## TASK DIRECTIONS
Copy out every entry, keeping each character the same.

## TASK DATA
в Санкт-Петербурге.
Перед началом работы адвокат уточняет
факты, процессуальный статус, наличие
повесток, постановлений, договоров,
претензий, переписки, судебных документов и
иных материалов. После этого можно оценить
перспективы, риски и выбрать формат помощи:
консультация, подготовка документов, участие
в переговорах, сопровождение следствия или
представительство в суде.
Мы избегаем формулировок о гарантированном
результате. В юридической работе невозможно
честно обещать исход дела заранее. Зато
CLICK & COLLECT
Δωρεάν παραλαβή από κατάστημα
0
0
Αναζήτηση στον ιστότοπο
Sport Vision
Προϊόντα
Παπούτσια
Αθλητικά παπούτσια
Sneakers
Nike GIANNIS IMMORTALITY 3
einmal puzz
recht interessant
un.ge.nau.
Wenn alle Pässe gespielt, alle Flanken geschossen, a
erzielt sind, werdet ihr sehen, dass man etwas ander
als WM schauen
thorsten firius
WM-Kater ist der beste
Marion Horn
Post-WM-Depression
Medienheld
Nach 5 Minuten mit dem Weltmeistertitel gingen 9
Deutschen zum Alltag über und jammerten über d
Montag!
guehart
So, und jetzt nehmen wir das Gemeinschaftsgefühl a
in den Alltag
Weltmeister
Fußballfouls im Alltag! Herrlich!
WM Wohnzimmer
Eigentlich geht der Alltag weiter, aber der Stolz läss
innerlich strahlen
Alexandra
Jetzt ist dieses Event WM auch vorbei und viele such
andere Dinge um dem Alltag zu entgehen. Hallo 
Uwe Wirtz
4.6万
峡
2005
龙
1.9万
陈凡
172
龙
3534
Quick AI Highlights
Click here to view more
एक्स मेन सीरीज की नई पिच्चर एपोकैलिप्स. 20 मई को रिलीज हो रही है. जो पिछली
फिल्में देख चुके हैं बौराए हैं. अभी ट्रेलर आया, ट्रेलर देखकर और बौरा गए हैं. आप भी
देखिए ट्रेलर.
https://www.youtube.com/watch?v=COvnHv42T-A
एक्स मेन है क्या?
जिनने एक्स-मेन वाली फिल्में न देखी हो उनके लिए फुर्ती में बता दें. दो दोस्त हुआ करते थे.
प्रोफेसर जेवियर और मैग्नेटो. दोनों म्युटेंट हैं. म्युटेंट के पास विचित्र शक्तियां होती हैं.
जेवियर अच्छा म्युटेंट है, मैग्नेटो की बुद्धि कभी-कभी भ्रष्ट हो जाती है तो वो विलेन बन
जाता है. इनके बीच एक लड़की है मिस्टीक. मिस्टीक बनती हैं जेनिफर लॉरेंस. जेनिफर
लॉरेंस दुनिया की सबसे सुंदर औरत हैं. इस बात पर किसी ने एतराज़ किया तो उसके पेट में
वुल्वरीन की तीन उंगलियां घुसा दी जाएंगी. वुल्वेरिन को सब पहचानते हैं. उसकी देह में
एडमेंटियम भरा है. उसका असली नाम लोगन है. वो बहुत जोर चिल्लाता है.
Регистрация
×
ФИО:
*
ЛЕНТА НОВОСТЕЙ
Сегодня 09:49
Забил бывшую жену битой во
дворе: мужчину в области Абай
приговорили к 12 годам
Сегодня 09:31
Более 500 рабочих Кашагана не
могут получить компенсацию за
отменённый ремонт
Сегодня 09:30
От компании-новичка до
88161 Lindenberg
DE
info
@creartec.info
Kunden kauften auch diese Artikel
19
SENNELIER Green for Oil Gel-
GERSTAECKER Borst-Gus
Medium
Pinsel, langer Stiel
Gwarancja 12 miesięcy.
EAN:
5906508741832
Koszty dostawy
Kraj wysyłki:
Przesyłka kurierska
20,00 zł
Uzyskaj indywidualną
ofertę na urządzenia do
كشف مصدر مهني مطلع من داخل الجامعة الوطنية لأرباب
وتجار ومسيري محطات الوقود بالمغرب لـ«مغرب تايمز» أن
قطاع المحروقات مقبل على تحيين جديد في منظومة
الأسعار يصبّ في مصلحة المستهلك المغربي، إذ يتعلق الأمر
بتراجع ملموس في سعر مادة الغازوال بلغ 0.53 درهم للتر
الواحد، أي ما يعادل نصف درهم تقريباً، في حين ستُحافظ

## EXPECTED ANSWER
в Санкт-Петербурге.
Перед началом работы адвокат уточняет
факты, процессуальный статус, наличие
повесток, постановлений, договоров,
претензий, переписки, судебных документов и
иных материалов. После этого можно оценить
перспективы, риски и выбрать формат помощи:
консультация, подготовка документов, участие
в переговорах, сопровождение следствия или
представительство в суде.
Мы избегаем формулировок о гарантированном
результате. В юридической работе невозможно
честно обещать исход дела заранее. Зато
CLICK & COLLECT
Δωρεάν παραλαβή από κατάστημα
0
0
Αναζήτηση στον ιστότοπο
Sport Vision
Προϊόντα
Παπούτσια
Αθλητικά παπούτσια
Sneakers
Nike GIANNIS IMMORTALITY 3
einmal puzz
recht interessant
un.ge.nau.
Wenn alle Pässe gespielt, alle Flanken geschossen, a
erzielt sind, werdet ihr sehen, dass man etwas ander
als WM schauen
thorsten firius
WM-Kater ist der beste
Marion Horn
Post-WM-Depression
Medienheld
Nach 5 Minuten mit dem Weltmeistertitel gingen 9
Deutschen zum Alltag über und jammerten über d
Montag!
guehart
So, und jetzt nehmen wir das Gemeinschaftsgefühl a
in den Alltag
Weltmeister
Fußballfouls im Alltag! Herrlich!
WM Wohnzimmer
Eigentlich geht der Alltag weiter, aber der Stolz läss
innerlich strahlen
Alexandra
Jetzt ist dieses Event WM auch vorbei und viele such
andere Dinge um dem Alltag zu entgehen. Hallo 
Uwe Wirtz
4.6万
峡
2005
龙
1.9万
陈凡
172
龙
3534
Quick AI Highlights
Click here to view more
एक्स मेन सीरीज की नई पिच्चर एपोकैलिप्स. 20 मई को रिलीज हो रही है. जो पिछली
फिल्में देख चुके हैं बौराए हैं. अभी ट्रेलर आया, ट्रेलर देखकर और बौरा गए हैं. आप भी
देखिए ट्रेलर.
https://www.youtube.com/watch?v=COvnHv42T-A
एक्स मेन है क्या?
जिनने एक्स-मेन वाली फिल्में न देखी हो उनके लिए फुर्ती में बता दें. दो दोस्त हुआ करते थे.
प्रोफेसर जेवियर और मैग्नेटो. दोनों म्युटेंट हैं. म्युटेंट के पास विचित्र शक्तियां होती हैं.
जेवियर अच्छा म्युटेंट है, मैग्नेटो की बुद्धि कभी-कभी भ्रष्ट हो जाती है तो वो विलेन बन
जाता है. इनके बीच एक लड़की है मिस्टीक. मिस्टीक बनती हैं जेनिफर लॉरेंस. जेनिफर
लॉरेंस दुनिया की सबसे सुंदर औरत हैं. इस बात पर किसी ने एतराज़ किया तो उसके पेट में
वुल्वरीन की तीन उंगलियां घुसा दी जाएंगी. वुल्वेरिन को सब पहचानते हैं. उसकी देह में
एडमेंटियम भरा है. उसका असली नाम लोगन है. वो बहुत जोर चिल्लाता है.
Регистрация
×
ФИО:
*
ЛЕНТА НОВОСТЕЙ
Сегодня 09:49
Забил бывшую жену битой во
дворе: мужчину в области Абай
приговорили к 12 годам
Сегодня 09:31
Более 500 рабочих Кашагана не
могут получить компенсацию за
отменённый ремонт
Сегодня 09:30
От компании-новичка до
88161 Lindenberg
DE
info
@creartec.info
Kunden kauften auch diese Artikel
19
SENNELIER Green for Oil Gel-
GERSTAECKER Borst-Gus
Medium
Pinsel, langer Stiel
Gwarancja 12 miesięcy.
EAN:
5906508741832
Koszty dostawy
Kraj wysyłki:
Przesyłka kurierska
20,00 zł
Uzyskaj indywidualną
ofertę na urządzenia do
كشف مصدر مهني مطلع من داخل الجامعة الوطنية لأرباب
وتجار ومسيري محطات الوقود بالمغرب لـ«مغرب تايمز» أن
قطاع المحروقات مقبل على تحيين جديد في منظومة
الأسعار يصبّ في مصلحة المستهلك المغربي، إذ يتعلق الأمر
بتراجع ملموس في سعر مادة الغازوال بلغ 0.53 درهم للتر
الواحد، أي ما يعادل نصف درهم تقريباً، في حين ستُحافظ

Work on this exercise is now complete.